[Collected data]
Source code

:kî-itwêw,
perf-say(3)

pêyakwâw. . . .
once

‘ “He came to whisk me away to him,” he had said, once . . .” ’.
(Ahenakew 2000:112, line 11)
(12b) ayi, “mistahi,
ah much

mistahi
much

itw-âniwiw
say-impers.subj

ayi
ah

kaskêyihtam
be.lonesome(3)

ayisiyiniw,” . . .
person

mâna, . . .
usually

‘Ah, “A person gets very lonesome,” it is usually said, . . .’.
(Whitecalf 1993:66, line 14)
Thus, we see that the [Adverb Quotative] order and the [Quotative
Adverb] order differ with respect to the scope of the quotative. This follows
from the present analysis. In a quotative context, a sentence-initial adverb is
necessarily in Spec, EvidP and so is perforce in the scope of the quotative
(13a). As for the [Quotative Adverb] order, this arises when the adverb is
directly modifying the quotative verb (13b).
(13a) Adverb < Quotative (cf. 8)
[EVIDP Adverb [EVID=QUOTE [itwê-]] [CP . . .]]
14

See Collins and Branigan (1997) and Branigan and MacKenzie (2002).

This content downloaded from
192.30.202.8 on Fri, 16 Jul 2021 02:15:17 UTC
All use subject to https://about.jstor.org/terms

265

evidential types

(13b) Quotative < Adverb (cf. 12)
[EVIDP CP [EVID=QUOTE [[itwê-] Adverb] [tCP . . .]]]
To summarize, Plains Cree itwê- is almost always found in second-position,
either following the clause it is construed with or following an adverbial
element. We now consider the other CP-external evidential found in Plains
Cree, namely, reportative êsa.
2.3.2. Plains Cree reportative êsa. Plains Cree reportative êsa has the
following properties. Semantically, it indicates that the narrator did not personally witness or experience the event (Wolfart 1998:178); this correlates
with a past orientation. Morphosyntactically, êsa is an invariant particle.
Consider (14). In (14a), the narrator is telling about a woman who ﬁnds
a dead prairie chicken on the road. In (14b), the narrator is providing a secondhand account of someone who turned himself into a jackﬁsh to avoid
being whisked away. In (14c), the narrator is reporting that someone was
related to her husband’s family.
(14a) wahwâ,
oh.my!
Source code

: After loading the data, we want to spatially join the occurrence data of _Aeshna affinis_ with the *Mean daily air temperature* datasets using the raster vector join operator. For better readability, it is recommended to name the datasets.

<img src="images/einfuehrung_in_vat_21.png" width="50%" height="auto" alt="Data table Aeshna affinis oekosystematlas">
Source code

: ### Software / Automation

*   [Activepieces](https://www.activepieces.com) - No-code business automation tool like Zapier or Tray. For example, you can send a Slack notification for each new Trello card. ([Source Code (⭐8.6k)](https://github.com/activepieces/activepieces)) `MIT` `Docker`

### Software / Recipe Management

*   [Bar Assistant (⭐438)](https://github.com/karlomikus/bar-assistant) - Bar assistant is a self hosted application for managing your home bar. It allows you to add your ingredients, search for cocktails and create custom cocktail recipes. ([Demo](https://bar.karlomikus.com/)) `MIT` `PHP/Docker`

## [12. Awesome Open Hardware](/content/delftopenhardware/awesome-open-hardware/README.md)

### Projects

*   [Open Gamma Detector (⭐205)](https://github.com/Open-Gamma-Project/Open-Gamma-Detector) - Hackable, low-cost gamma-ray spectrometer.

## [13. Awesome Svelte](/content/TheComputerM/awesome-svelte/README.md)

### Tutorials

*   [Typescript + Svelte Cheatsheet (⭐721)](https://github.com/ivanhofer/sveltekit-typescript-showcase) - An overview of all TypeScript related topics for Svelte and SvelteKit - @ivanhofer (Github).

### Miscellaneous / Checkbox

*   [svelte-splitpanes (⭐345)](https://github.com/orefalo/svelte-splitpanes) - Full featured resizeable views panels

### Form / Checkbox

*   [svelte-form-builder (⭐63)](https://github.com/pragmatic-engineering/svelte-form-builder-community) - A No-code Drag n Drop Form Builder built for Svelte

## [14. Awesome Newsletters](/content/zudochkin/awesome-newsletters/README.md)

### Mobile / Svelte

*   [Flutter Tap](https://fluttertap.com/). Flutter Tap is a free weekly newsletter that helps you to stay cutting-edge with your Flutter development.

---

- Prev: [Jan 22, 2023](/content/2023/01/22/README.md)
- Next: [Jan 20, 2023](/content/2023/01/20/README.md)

Problem requirements
Out of the data above, return each line where the word "that" can be found.

Response to the exercise
Thus, we see that the [Adverb Quotative] order and the [Quotative
following properties. Semantically, it indicates that the narrator did not personally witness or experience the event (Wolfart 1998:178); this correlates
being whisked away. In (14c), the narrator is reporting that someone was
*   [Flutter Tap](https://fluttertap.com/). Flutter Tap is a free weekly newsletter that helps you to stay cutting-edge with your Flutter development.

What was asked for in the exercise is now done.